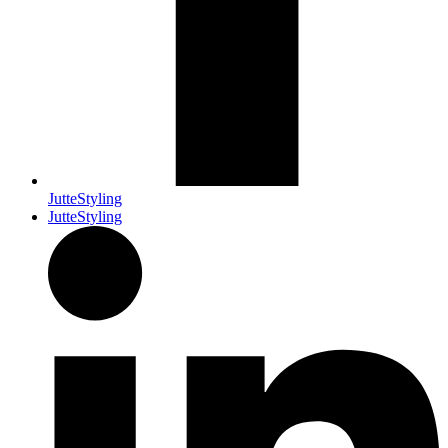
JutteStyling
JutteStyling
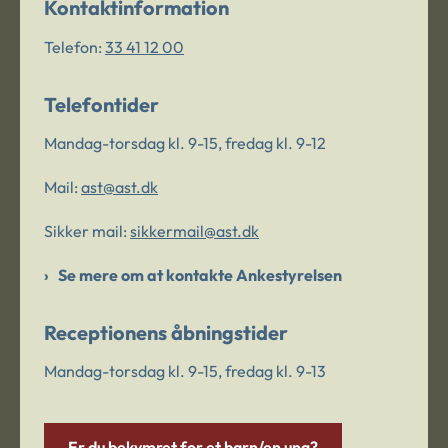
Kontaktinformation
Telefon:
33 41 12 00
Telefontider
Mandag-torsdag kl. 9-15, fredag kl. 9-12
Mail:
ast@ast.dk
Sikker mail:
sikkermail@ast.dk
Se mere om at kontakte Ankestyrelsen
Receptionens åbningstider
Mandag-torsdag kl. 9-15, fredag kl. 9-13
Er du bekymret for et barn/en ung?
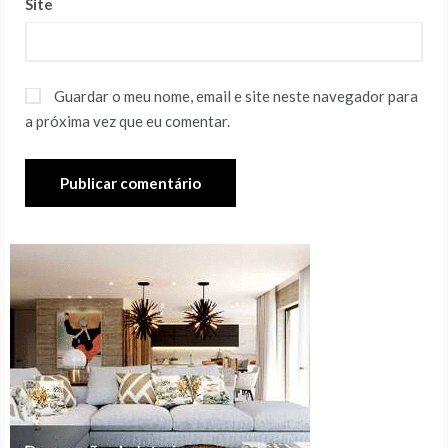
Site
Guardar o meu nome, email e site neste navegador para
a próxima vez que eu comentar.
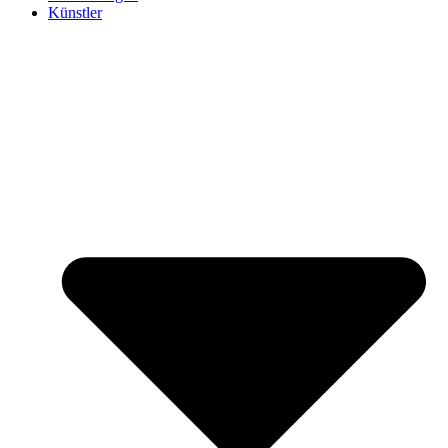
Künstler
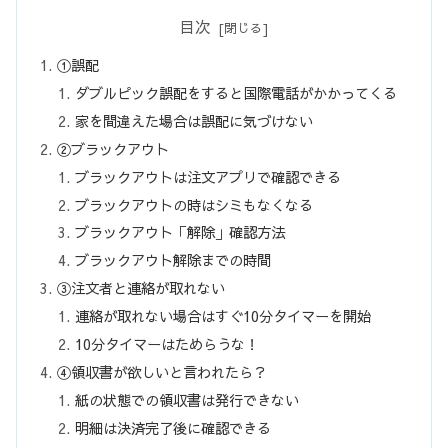
目次
①誤配
ダブルピック誤配をすると国際電話がかかってくる
家を間違えた場合は誤配に気づけない
②ブラックアウト
ブラックアウトは注文アプリで確認できる
ブラックアウトの時はシミもなくなる
ブラックアウト「解除」確認方法
ブラックアウト解除までの時間
③注文者と連絡が取れない
連絡が取れない場合はすぐ10分タイマーを開始
10分タイマーはためらうな！
④領収書が欲しいと言われたら？
紙の状態での領収書は発行できない
明細は決済完了後に確認できる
= = = = = = =
Exercise requirements: The material must be restated verbatim. Its pictures must be omitted.

Solution for this problem:
JutteStyling
JutteStyling
Kontaktinformation
Telefon:
33 41 12 00
Telefontider
Mandag-torsdag kl. 9-15, fredag kl. 9-12
Mail:
ast@ast.dk
Sikker mail:
sikkermail@ast.dk
Se mere om at kontakte Ankestyrelsen
Receptionens åbningstider
Mandag-torsdag kl. 9-15, fredag kl. 9-13
Er du bekymret for et barn/en ung?
Site
Guardar o meu nome, email e site neste navegador para
a próxima vez que eu comentar.
Künstler
目次
①誤配
ダブルピック誤配をすると国際電話がかかってくる
家を間違えた場合は誤配に気づけない
②ブラックアウト
ブラックアウトは注文アプリで確認できる
ブラックアウトの時はシミもなくなる
ブラックアウト「解除」確認方法
ブラックアウト解除までの時間
③注文者と連絡が取れない
連絡が取れない場合はすぐ10分タイマーを開始
10分タイマーはためらうな！
④領収書が欲しいと言われたら？
紙の状態での領収書は発行できない
明細は決済完了後に確認できる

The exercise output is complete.